Все подробности процесса, хоть он и происходил при закрытых дверях, быстро стали известны публике. Обморок Марии Дёри ("Будь я последним дураком, если это не было разученной комедией!" — говорили многие), показания попа, смятение, написанное на его лице, приятные манеры Бутлера, замечания, оброненные канониками дома, в присутствии своих поварих, — все это через несколько часов уже послужило пищей для пересудов на базарной площади; люди обсуждали все "за" и "против", спорили, заключали пари — словом, жители города только и жили этим процессом. Знаменитый процесс и впрямь вызвал большое оживление в Эгере. Со всей округи в город съехалось много дворян; одни хотели встретиться с Дёри, другие — с Бутлером. Приехали, конечно, и такие, которые просто рассчитывали провести несколько интересных вечеров, сдобренных, разумеется, карточной игрой; в город прикатила и труппа Фесписа. Голь на выдумки хитра. Бродячие актеры, подвизавшиеся до этого в Мишкольце, пронюхали, что грандиозный бутлеровский процесс продлится несколько недель и на него во множестве съедется скучающая знать.
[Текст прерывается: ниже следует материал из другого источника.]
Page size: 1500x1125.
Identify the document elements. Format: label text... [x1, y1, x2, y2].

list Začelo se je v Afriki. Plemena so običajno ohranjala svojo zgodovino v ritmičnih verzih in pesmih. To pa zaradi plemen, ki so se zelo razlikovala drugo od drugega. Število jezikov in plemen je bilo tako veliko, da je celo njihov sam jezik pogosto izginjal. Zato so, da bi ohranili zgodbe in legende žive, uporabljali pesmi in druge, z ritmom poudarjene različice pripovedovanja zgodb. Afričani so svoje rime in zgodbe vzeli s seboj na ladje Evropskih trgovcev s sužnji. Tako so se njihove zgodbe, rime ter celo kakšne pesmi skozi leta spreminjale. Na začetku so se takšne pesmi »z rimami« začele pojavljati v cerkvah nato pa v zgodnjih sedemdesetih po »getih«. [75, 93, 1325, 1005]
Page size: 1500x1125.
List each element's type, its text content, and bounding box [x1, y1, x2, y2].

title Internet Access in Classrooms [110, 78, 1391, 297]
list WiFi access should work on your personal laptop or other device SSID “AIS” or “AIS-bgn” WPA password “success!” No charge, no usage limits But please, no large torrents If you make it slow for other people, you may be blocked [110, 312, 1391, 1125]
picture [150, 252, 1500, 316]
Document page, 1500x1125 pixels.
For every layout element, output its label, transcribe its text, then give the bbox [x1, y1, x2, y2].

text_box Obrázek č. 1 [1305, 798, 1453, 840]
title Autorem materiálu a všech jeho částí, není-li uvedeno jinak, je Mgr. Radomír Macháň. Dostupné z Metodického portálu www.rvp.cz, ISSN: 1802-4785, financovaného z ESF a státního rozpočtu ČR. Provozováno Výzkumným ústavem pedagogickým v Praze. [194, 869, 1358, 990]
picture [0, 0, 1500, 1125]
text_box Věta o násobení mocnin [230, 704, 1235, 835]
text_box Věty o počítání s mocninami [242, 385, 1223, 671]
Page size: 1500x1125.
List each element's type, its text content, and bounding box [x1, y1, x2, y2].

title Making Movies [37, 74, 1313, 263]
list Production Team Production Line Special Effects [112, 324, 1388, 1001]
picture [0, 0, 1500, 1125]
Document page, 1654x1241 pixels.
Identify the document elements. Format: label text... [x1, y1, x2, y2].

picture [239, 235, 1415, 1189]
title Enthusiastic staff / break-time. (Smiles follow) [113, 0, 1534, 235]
И они не просчитались. Господин Фаи, бывший большим меценатом, в первый же день скупил все оставшиеся билеты и роздал их прислуге Бутлера — гусарам, поварам и служанкам, с тем условием, чтобы потом они разыграли этот спектакль на домашней сцене. А так как все дворянство, пребывавшее в Эгере, собралось после ужина в замке Бутлера, то господин Фаи и призвал в большой зал прислугу, побывавшую на представлении. После долгих препирательств служанки Эржи и Жужика вышли вперед и разыграли сценку — разговор двух благородных дам в горностаевых палантинах; одна из них должна была изображать Иоганну Неаполитанскую, другая — ее подругу.
— Почему ты такая печальная, герцогиня Иоганна? — спросила Эржи.
— И вовсе я не печальна, — ответила Жужика.
— Нет, ты печальна. Наверное, у тебя большое горе?
— Да какое тут горе, я же весела.
— Нет, печальна, говорю тебе. Не упрямься, как ослица.
— Ей-богу, я весела, а ежели ты еще раз назовешь меня ослицей здесь, перед благородными господами, я оттаскаю тебя за волосы…
Из-за этого спора, так и оставшегося неразрешенным, дальнейшие перипетии разыгрываемой драмы никак не могли развернуться. Господа еще надрывались от смеха, когда в зал неожиданно вошел старый Хорват.
Он был встречен присутствующими с бурной радостью, а Бутлер — тот прямо бросился ему на шею.
— Как я счастлив, что и вы здесь, дорогой дядюшка! Хорват тоже нежно обнял Бутлера.